In mandriva, when I entered lspcidrake -v at console, the audio device is shown as snd_hda_intel : 82801H (ICH8)

But when I entered /sbin/chkconfig --list sound  & /sbin/chkconfig --list alsa, an error message is shown - "error: no such file or directory"

the file chkconfig does exist in the given path.... Help me

later I tried installing omega 10 and fedor 9.... all of them is having the same problem...


----------



## coolpcguy (Oct 19, 2008)

_Err there's a Dell Studio 1535 ?? 

Anyways run alsamixer at the console and check if all sliders at max
_


----------



## Dark Star (Oct 19, 2008)

Changing the kernel might fix the problem ! Or tried what awilliamson tol you !


----------



## sarincv (Oct 20, 2008)

all sliders are at the max position.... I tried changing the kernel also....


----------



## sarincv (Oct 28, 2008)

I solved the problem in suse.... I think the problem is, two sound cards are listed on executing that lspcidrake command....

1) ATI sound card
2) Intel 

The default sound card selected is the 1st one... in opensuse, I was able to change the default soundcard through yast... in Mandriva, I did'nt find any option to set the default one.... can anyone help me to set the default sound card???


----------



## Dark Star (Oct 28, 2008)

DIdn't this helps ?

                                                      *www.imgx.org/thumbs/large/25177_x2h2l/CC.png


Control Center - > Hardware - >Sound ?


Please let me know if it works !


Regrads


----------



## sarincv (Oct 29, 2008)

no.... it doesn't...


----------



## Hitboxx (Oct 29, 2008)

Assuming you aren't using the onboard sound, you can always disable it in the BIOS to avoid conflicts.


----------



## sarincv (Oct 29, 2008)

actually that ATI is my graphics card.... I want to use intel as my default card... I will try to disable it in BIOS and let u know....


----------



## esumitkumar (Nov 2, 2008)

same prob is coming wid me ..really frustrated 

First dload suse 11 --- it wasnt shrinking windows partition so not installed
then ubuntu 8.10 -- it was slow 
then dloaded mandriva 2009 - now no sound coming  

grrrr..wat to do ? isnt there a readymade linux which can do automatically itself ?


----------



## Dark Star (Nov 2, 2008)

^^Whats your sound card , post the output of lspci..
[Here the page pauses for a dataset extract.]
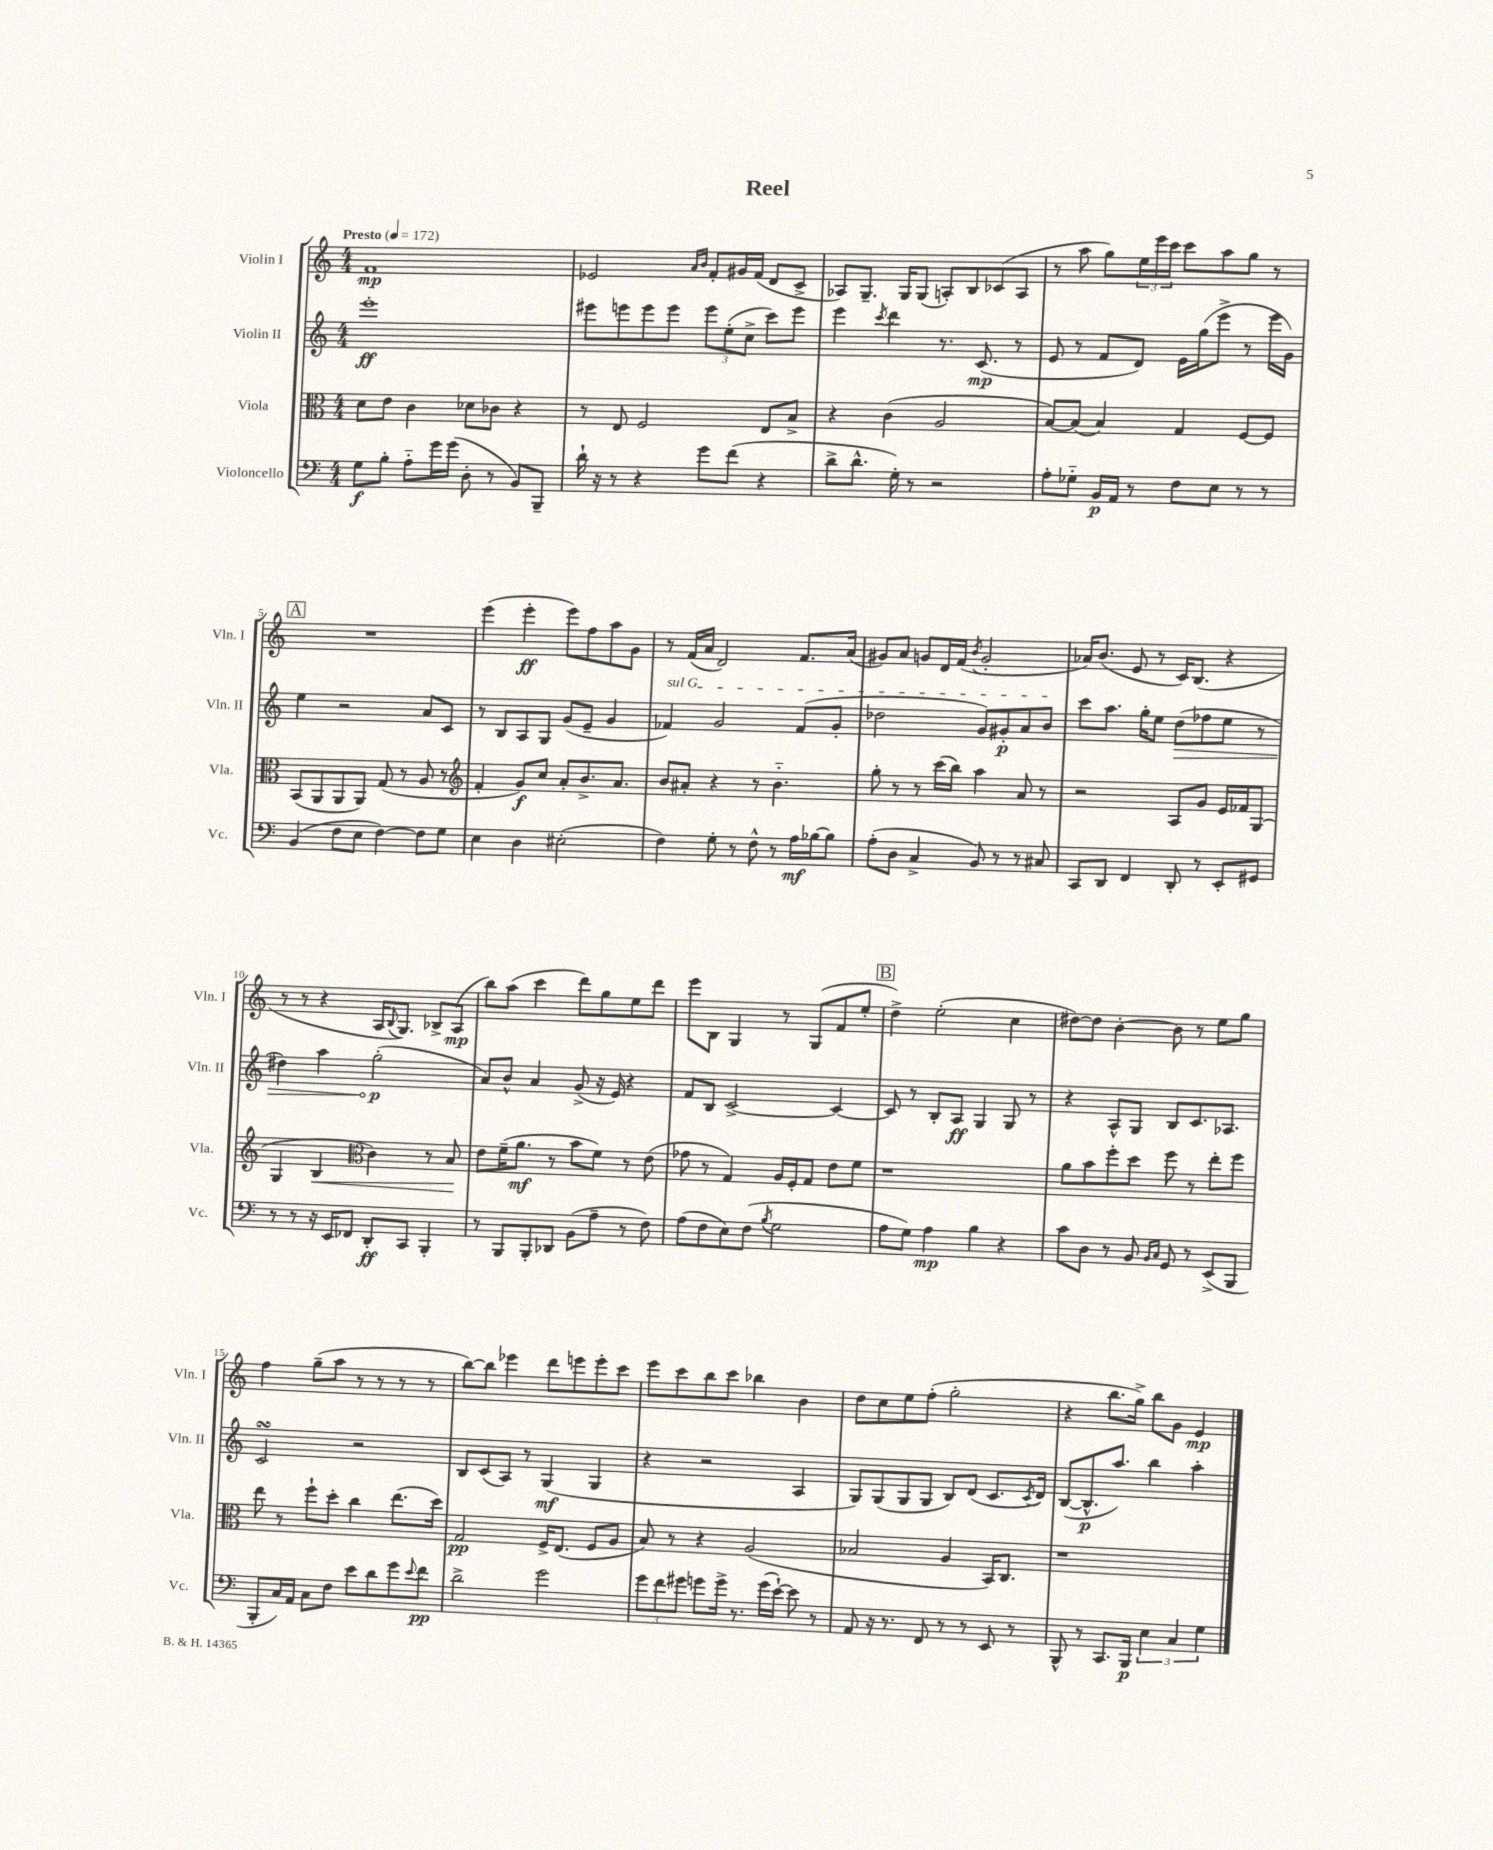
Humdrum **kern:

Or try disabling Pulse Audio  from Mandriva Control Center -> hardware -> sound..

Some card have problem with Pulse Audio


----------



## esumitkumar (Nov 2, 2008)

^^ intel 915 PM MB....also same prob with linux mint  
hows XFCE desktop any reviews ?


----------



## Dark Star (Nov 3, 2008)

Disable Pulse Audio Sound Server. .From Mandriva Control Center..


----------



## esumitkumar (Nov 3, 2008)

hmm..actually itne exps k baad im reading vishal's website askvg.com and it really made my XP super duper fast


----------



## Dark Star (Nov 3, 2008)

People like you can't be helped , you guys just pops here and there and finally switch from where you come 

You can't learn anything by doing this.. Everything has a solution but if uyou won't try you won't get it either


----------



## esumitkumar (Nov 3, 2008)

^^sorry and he he he


----------



## sarincv (Nov 3, 2008)

my problem got solved....just try this... Open up Kmix (left click)
Click on "Mixer"
Under Settings (top bar) click onto "Configure channels".
Tick "Analogue Loopback" and click "OK"
Back in your Mixer Window, tick "Mute" analogue loopback.

that will get rid of the hissing and pop sound.
Right click in the taskbar on KMix
Click on "Select Master Channel"
Set it to "PCM"
Keep your front volumes up all the way in the main Kmix window and use PCM to adjust volume.


----------



## Dark Star (Nov 3, 2008)

Where's Analog Loop back ? I couldn't find it in my Mixer ? Can you please pos ta SS !


----------



## sarincv (Nov 4, 2008)

oh man... I'm in office and I can't post a screenshot...  Did you check configure channel in settings??


----------



## Dark Star (Nov 4, 2008)

Yeah !


----------